> Supplied passage
== Segment start ==
Helping Employees Know What's Expected of Them
Jim Collison 17:27
One of the things, when I first started managing, and I underestimated, was the power of expectations -- of knowing what's expected of me, and then knowing that those I'm managing know what's expected of them. It's Q01 in our Q12 survey, "I know what's expected of me at work." And I don't know if I really understood the power of it until I started thinking through that, the lens of that every day for those that I managed. And I started asking, as a manager, I began to ask that question and almost open every conversation with a question similar to that. But do you know what's expected of you? I mean, are you clear on -- when we'd have new employees start, at the end of their first week, I would ask that question: Are you clear on what you're doing here? And if they couldn't answer that, I knew I was the problem at that point, right -- put the pressure on me. How important is that clarity of expectations in this, when we think about this idea of coaching? And in coaching, do coaches, I mean, how important is it that coaches know what's expected in the conversation that's going on?
Hannah Lomax 18:34
Yeah, they absolutely have to. And even better is when they ask their teams, you know, "Do you know what's expected of you?" And their teams say, "Yep, I know what's expected of me." And the manager says, "Tell me in your own words." Because often, there's a disconnect, right? And then the team member might say, "This is what I think is expected of me." And there's a disconnect, and you haven't actually uncovered that. So over here in in the U.K., Jim, our women's England team recently took the Euro 2022 title, right? Super happy about that.
Jim Collison 19:04
They did sprints, by the way; they got yelled at and did sprints.
== Segment end ==
> How to complete this task
Resume the conversation about helping employees know what's expected of them, starting right after its last line. None of the lines are needed.

> Collected material
== Segment start ==
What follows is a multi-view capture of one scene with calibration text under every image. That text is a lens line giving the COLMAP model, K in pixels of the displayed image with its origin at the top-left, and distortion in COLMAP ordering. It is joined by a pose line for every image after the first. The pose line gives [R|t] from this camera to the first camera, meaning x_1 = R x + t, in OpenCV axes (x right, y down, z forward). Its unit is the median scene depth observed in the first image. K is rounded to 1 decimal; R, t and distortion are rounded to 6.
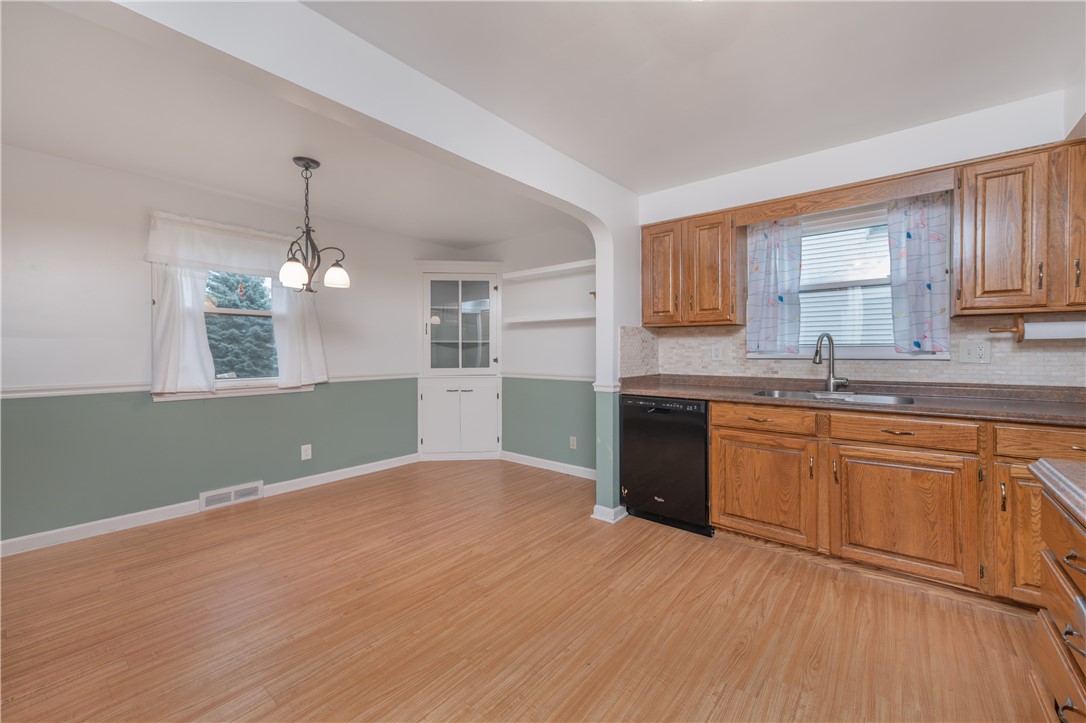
== Segment end ==
> Reply to the exercise
Hannah Lomax 19:09
But their head coach, when, when that happened, you know, obviously everyone's asking the million-dollar question, right? Like, how did you do this? Women's, the women's England football team, this, this was a really big moment for them. And she said, "Everyone knew what was expected of them." And that coach, she took the time to make sure that everybody knew, even if they were not on the team, even if they weren't a part of the supporting team, everybody knew what was expected of them. And that created accountability for them, because they knew what they had to do, and there was somebody holding them to account to do it. So I think having that conversation is really important.
Hannah Lomax 19:46
And then even further to that, you might say, Once you know what's expected of you, what do you need from me to help you get there, right? So that's where the coaching relationship is so important. An example might be that an expectation is to, I don't know, hit a particular sales goal, for example. And the person knows that. But then if the coach is to say to them, "What do you need to do that and what might get in the way?" and can actually help them navigate some of those circumstances, that's where you start to deepen that relationship and really get the best out of somebody and push them in the direction that maybe they need, they need that little bit of a nudge in.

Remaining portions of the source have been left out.